Nothing but the lines from the one containing "Your partner in" through the final line of the data should be repeated, and each must be exact.

##### Available data #####

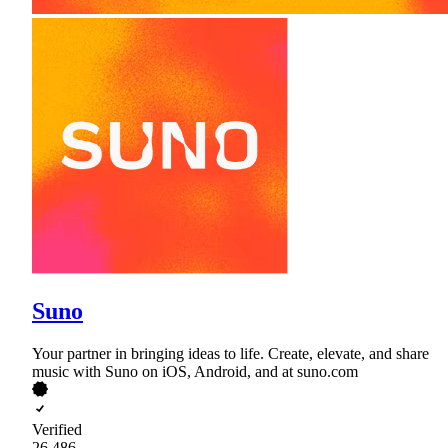
Suno
Your partner in bringing ideas to life. Create, elevate, and share
music with Suno on iOS, Android, and at suno.com
Verified
26,486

#####

Solution:
Your partner in bringing ideas to life. Create, elevate, and share
music with Suno on iOS, Android, and at suno.com
Verified
26,486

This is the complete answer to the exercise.